▶ _Brief_:
Please write out all the rows again with "absolute pixels" changed to "image pixels" and nothing else altered, leaving the pictures out.

—————

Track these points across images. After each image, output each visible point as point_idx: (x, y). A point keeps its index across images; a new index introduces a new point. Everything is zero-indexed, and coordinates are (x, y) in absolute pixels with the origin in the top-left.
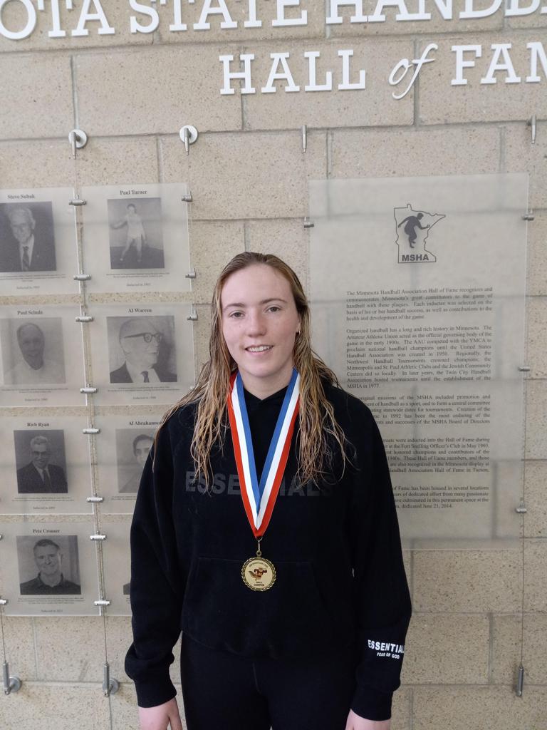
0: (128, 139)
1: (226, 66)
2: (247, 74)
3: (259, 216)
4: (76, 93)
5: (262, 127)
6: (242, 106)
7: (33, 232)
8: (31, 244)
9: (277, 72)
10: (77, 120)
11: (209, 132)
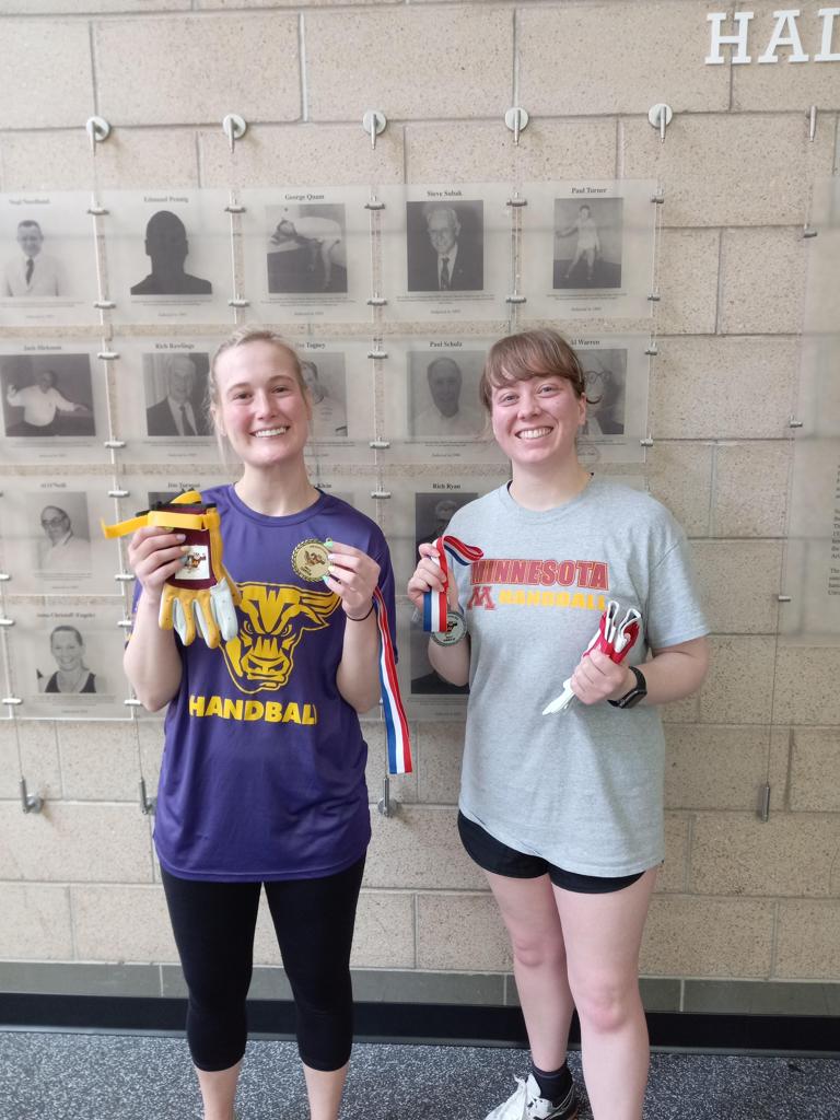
0: (580, 121)
1: (716, 27)
2: (741, 38)
3: (742, 223)
4: (517, 60)
5: (755, 107)
6: (731, 79)
7: (456, 239)
8: (452, 256)
9: (781, 36)
10: (516, 95)
11: (686, 113)
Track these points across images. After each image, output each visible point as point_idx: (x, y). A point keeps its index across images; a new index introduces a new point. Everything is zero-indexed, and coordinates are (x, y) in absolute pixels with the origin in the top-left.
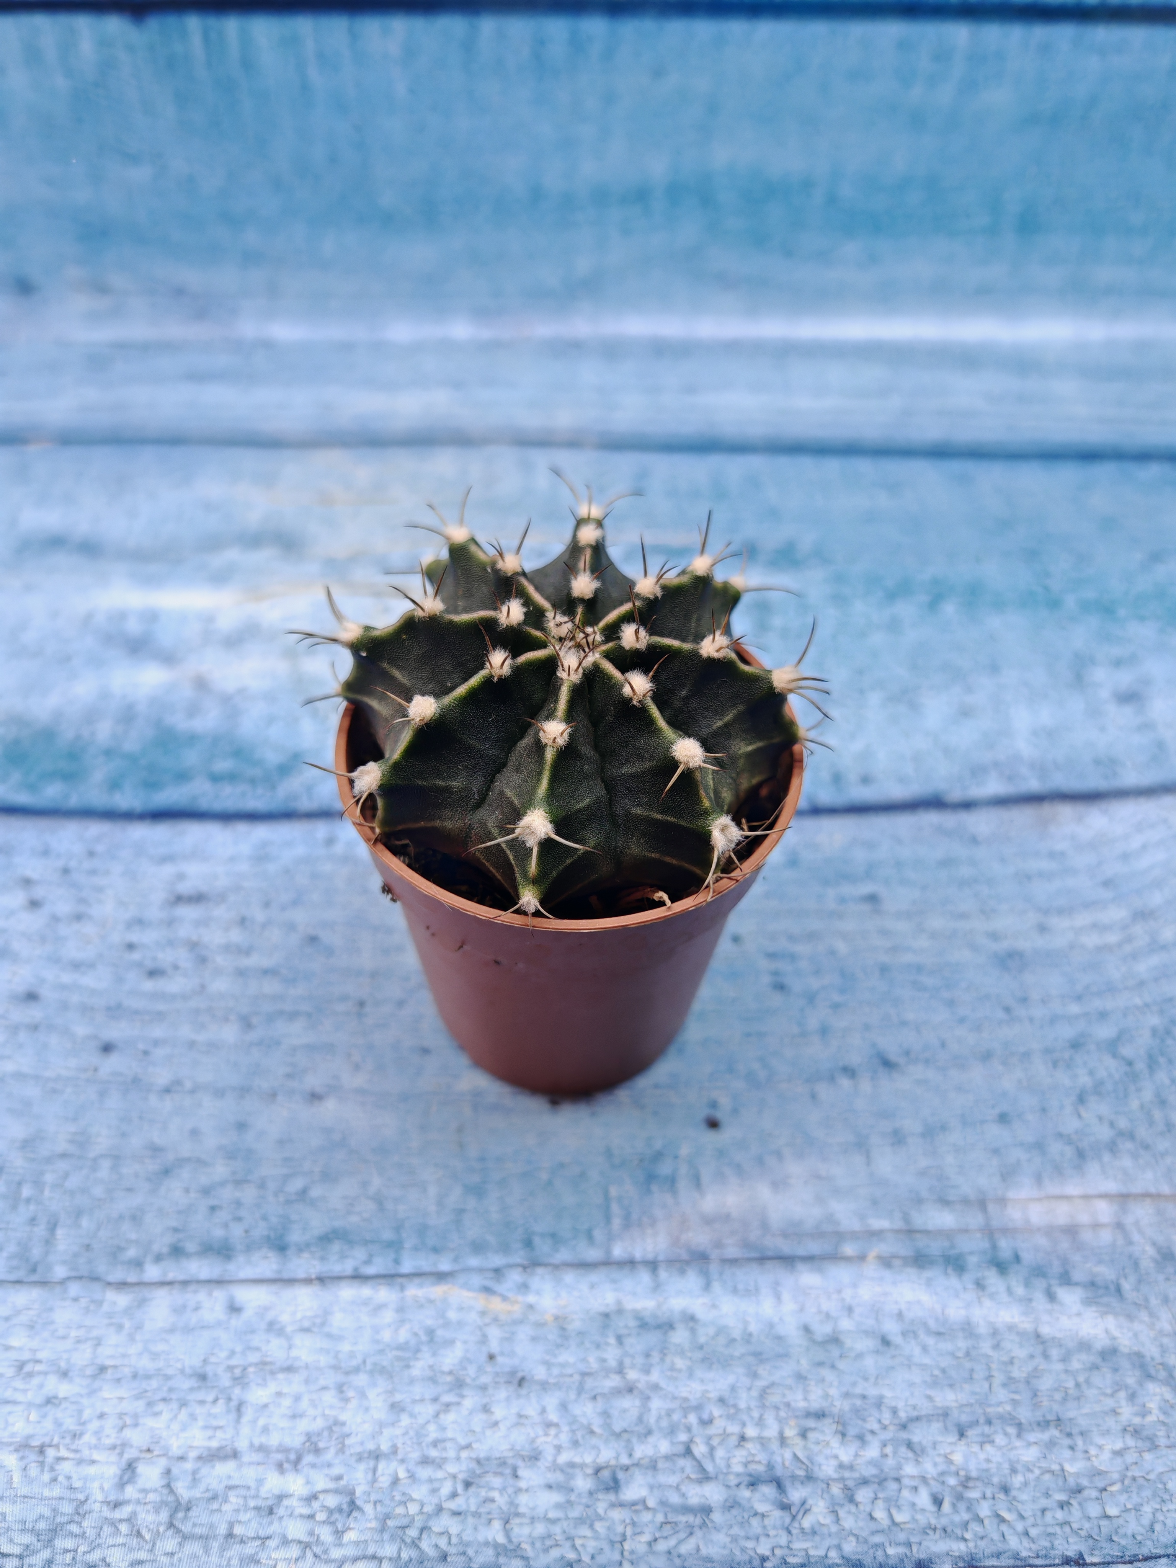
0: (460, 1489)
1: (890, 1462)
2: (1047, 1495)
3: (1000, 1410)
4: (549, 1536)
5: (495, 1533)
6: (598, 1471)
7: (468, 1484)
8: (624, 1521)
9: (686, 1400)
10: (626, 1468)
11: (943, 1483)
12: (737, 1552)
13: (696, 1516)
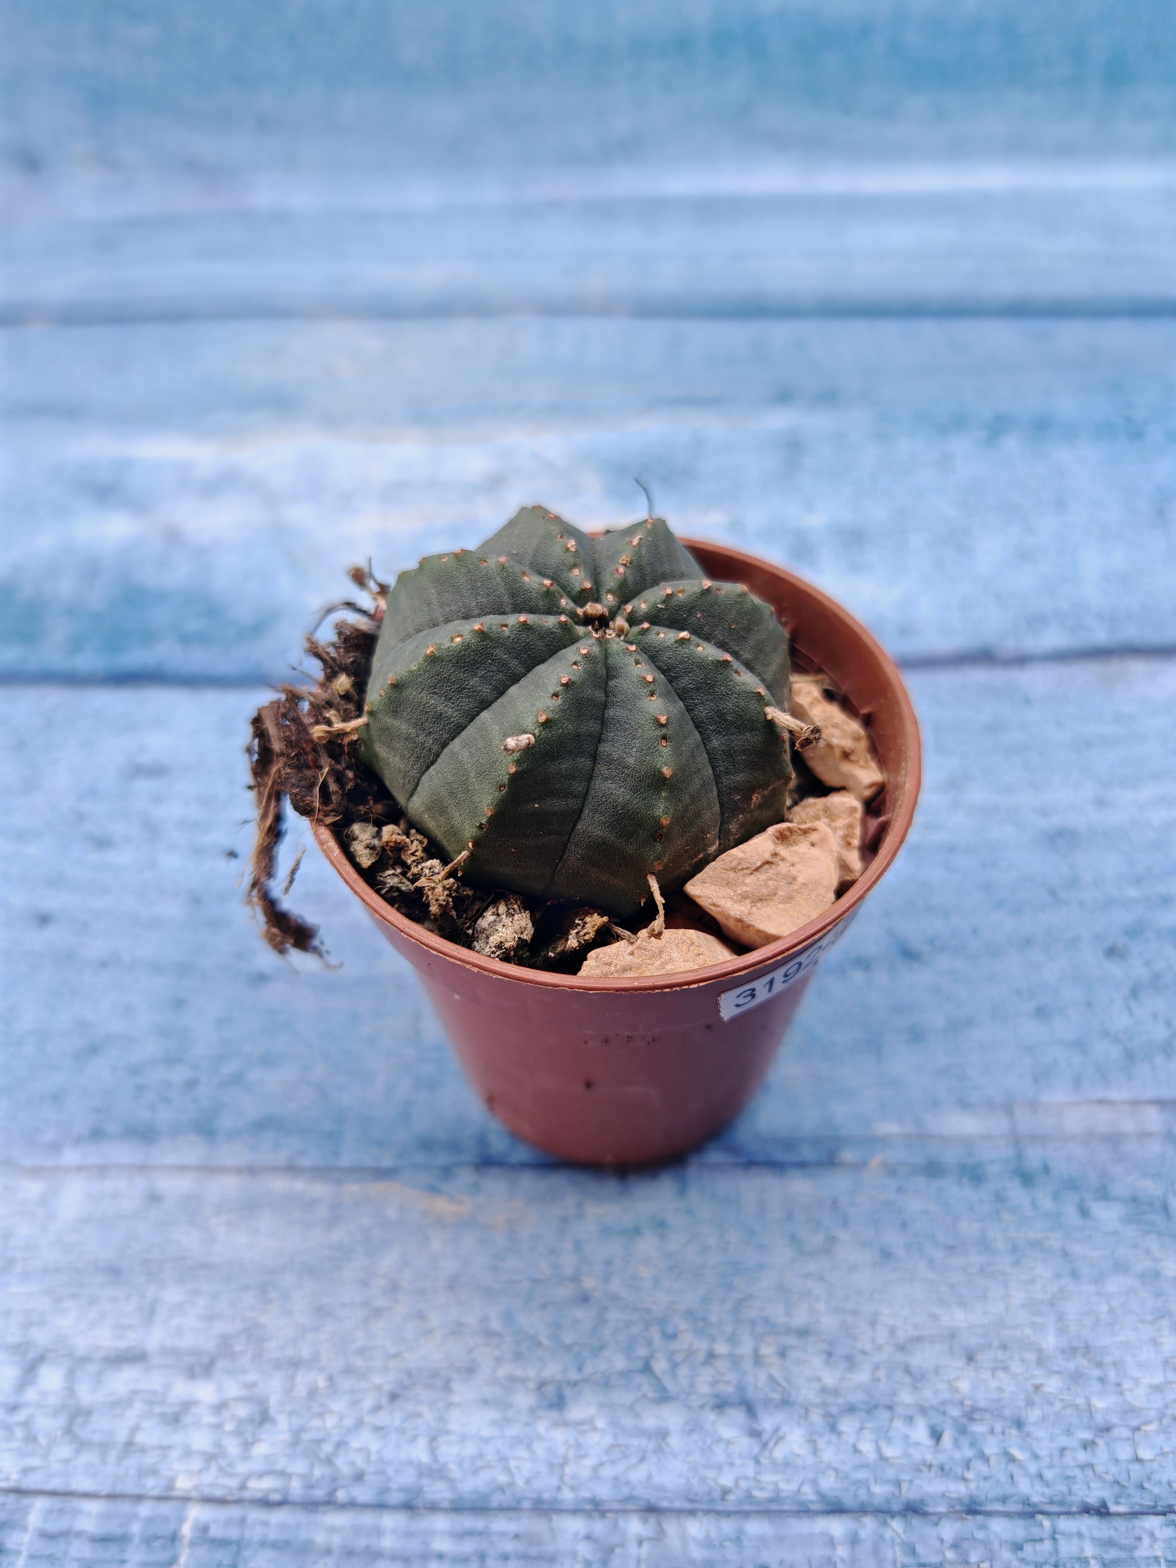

—————

▶ _Task output_:
Track these points across images. After each image, output each visible point as point_idx: (x, y). A point keeps its index across images; a new index introduces a new point. Everything is zero-indexed, and coordinates are (x, y) in image pixels with the origin in the top-left.
0: (128, 139)
1: (226, 66)
2: (247, 74)
3: (259, 216)
4: (76, 93)
5: (262, 127)
6: (242, 106)
7: (33, 232)
8: (31, 244)
9: (277, 72)
10: (77, 120)
11: (209, 132)
0: (580, 121)
1: (716, 27)
2: (741, 38)
3: (742, 223)
4: (517, 60)
5: (755, 107)
6: (731, 79)
7: (456, 239)
8: (452, 256)
9: (781, 36)
10: (516, 95)
11: (686, 113)
Track these points across images. After each image, output each visible point as point_idx: (x, y). A point keeps its index across images; a new index introduces a new point. Everything is zero-indexed, and coordinates are (x, y) in image pixels with the origin in the top-left.
0: (460, 1489)
1: (890, 1462)
2: (1047, 1495)
3: (1000, 1410)
4: (549, 1536)
5: (495, 1533)
6: (598, 1471)
7: (468, 1484)
8: (624, 1521)
9: (686, 1400)
10: (626, 1468)
11: (943, 1483)
12: (737, 1552)
13: (696, 1516)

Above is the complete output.